_Images with keypoint coordinates:_
+===+

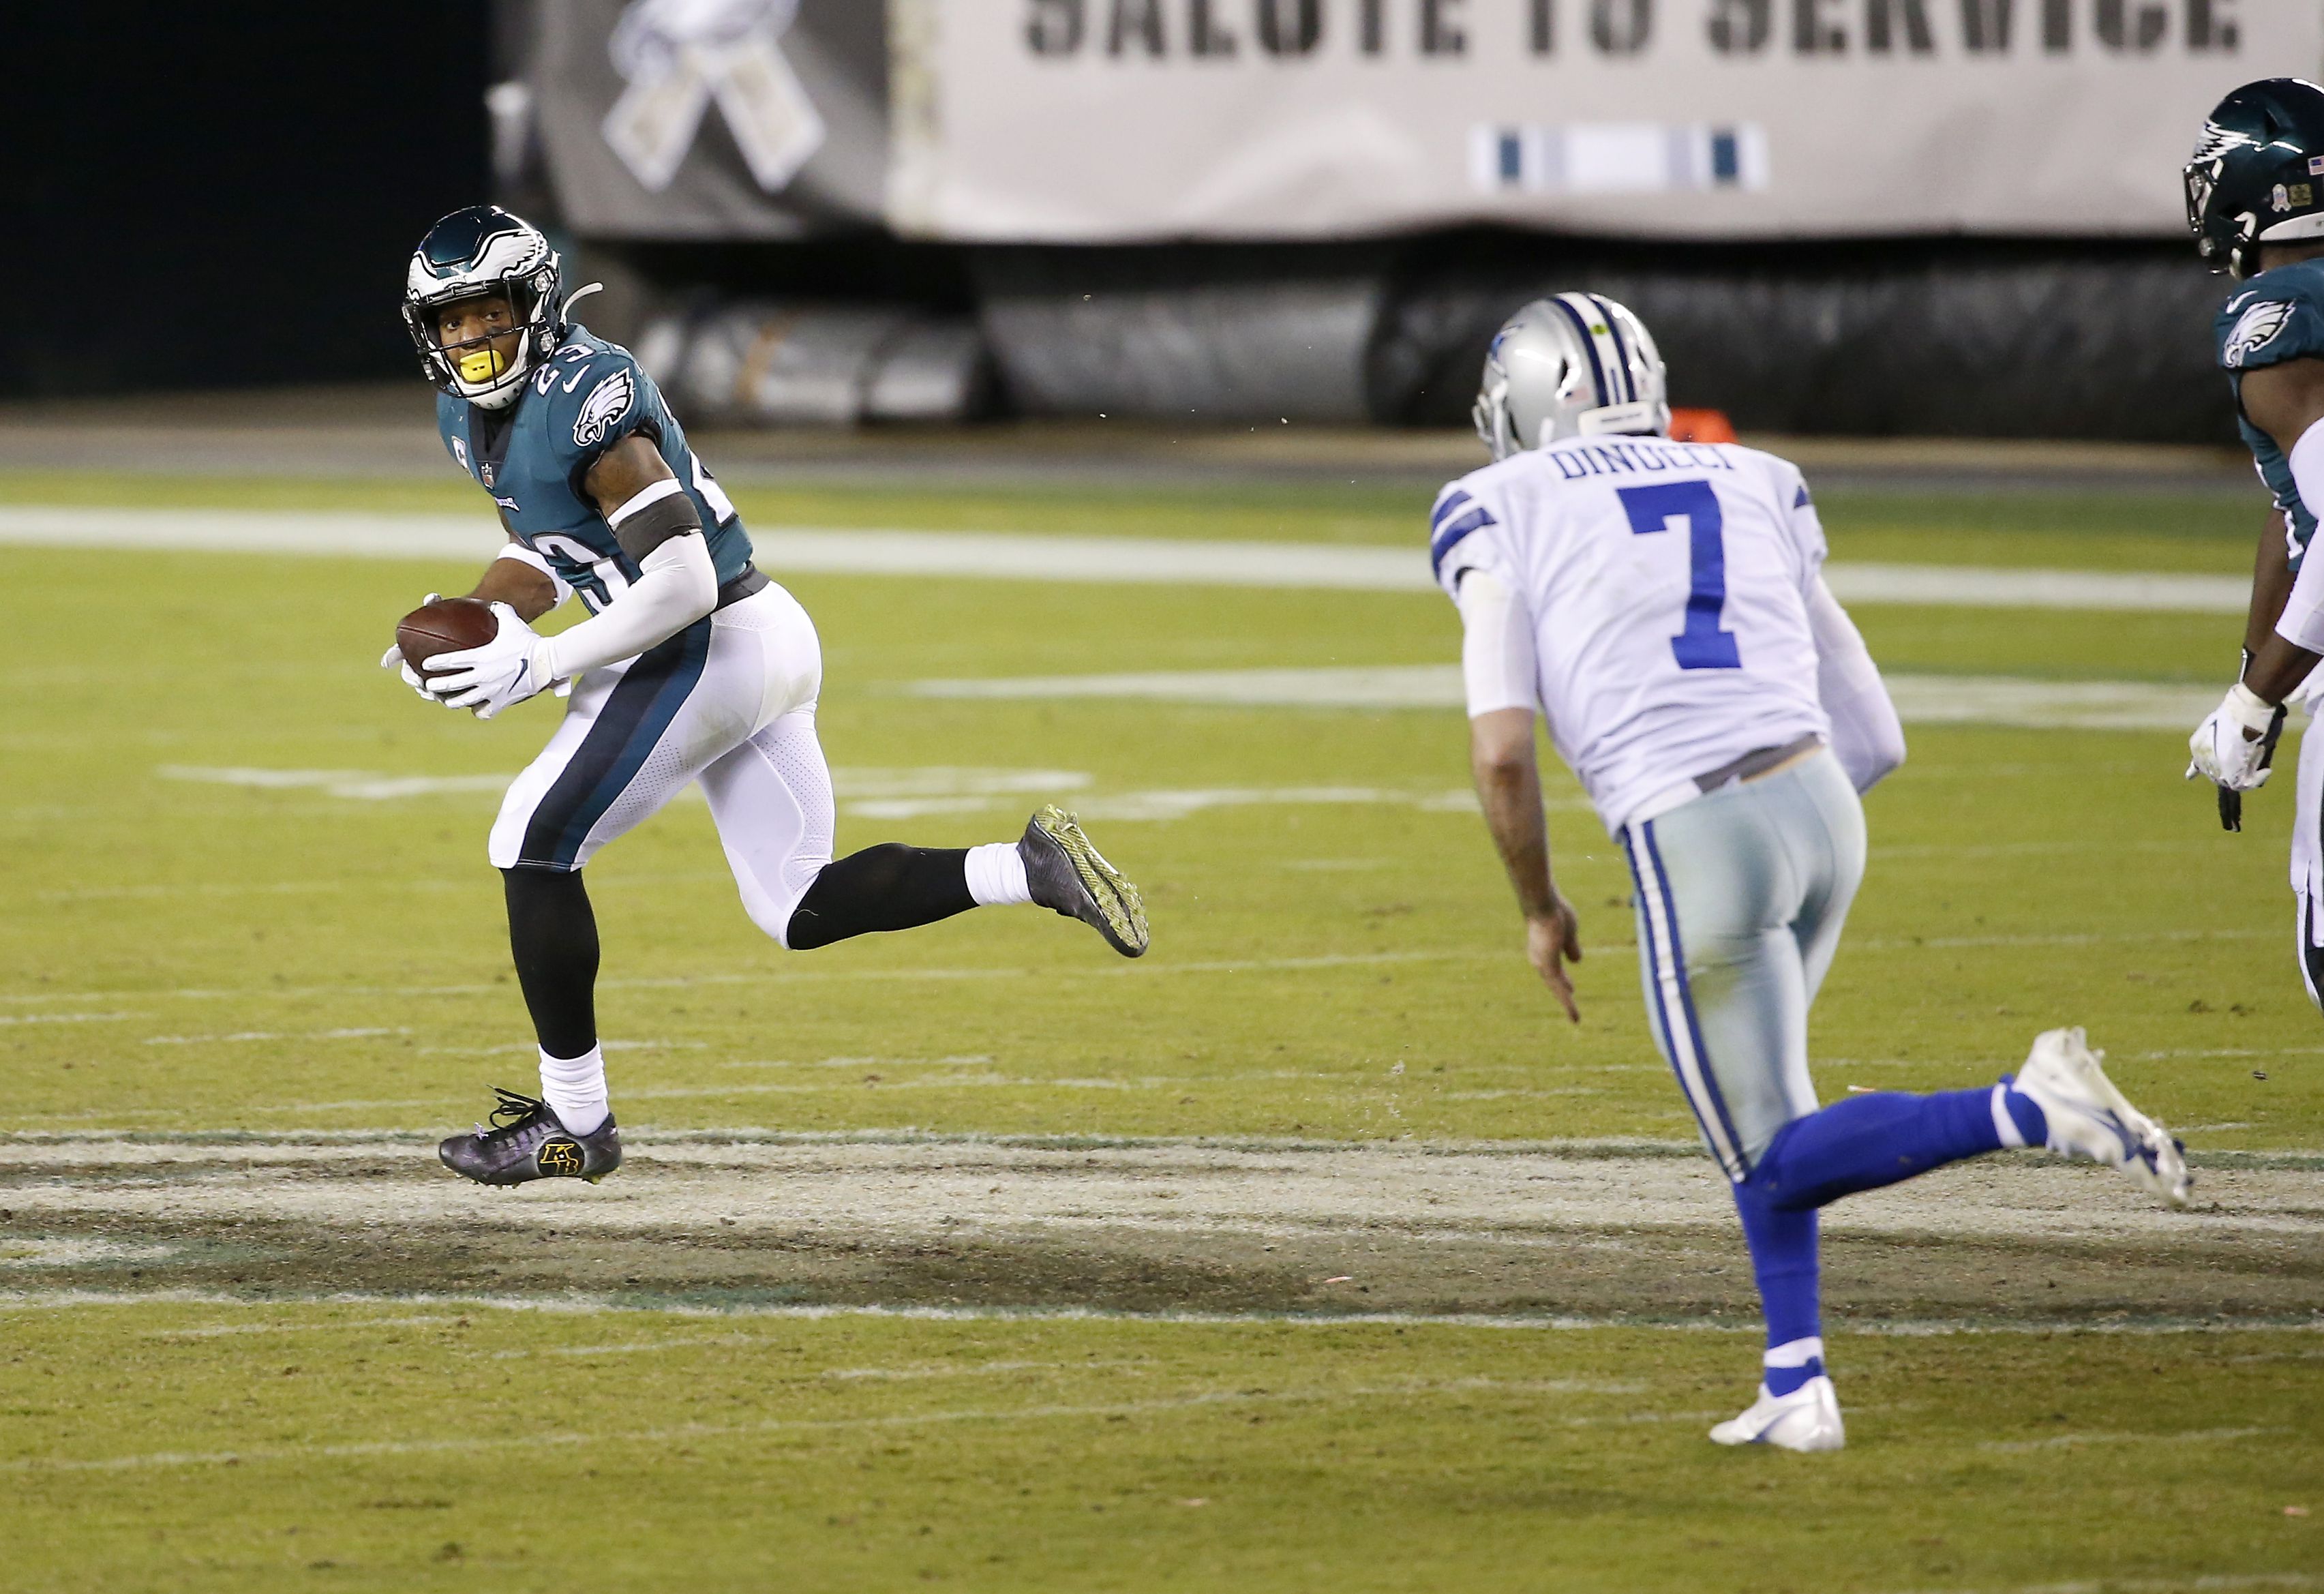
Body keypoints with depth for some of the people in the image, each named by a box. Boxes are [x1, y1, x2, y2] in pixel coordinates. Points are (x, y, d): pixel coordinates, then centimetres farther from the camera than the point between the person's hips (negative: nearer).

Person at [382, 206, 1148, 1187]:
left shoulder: (582, 400, -21)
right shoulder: (470, 414, 9)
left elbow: (682, 582, -26)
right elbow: (545, 552, 23)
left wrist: (537, 665, -24)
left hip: (712, 648, -10)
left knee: (535, 845, -4)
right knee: (800, 909, 11)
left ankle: (574, 1122, 2)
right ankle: (1029, 871, 2)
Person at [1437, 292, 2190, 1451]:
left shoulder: (1502, 519, 5)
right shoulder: (1753, 492, 19)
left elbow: (1502, 751, -4)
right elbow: (1873, 736, 17)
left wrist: (1540, 910, 11)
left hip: (1692, 842, -6)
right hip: (1824, 808, 6)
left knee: (1778, 1160, 6)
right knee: (1750, 1106, 27)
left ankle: (2026, 1112, -16)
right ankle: (1796, 1385, 20)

+===+

_Activity:_
Count the lines in the rows above that contain the string "shoulder". Case counts. Reply with the number only.

_Answer for the task:_
4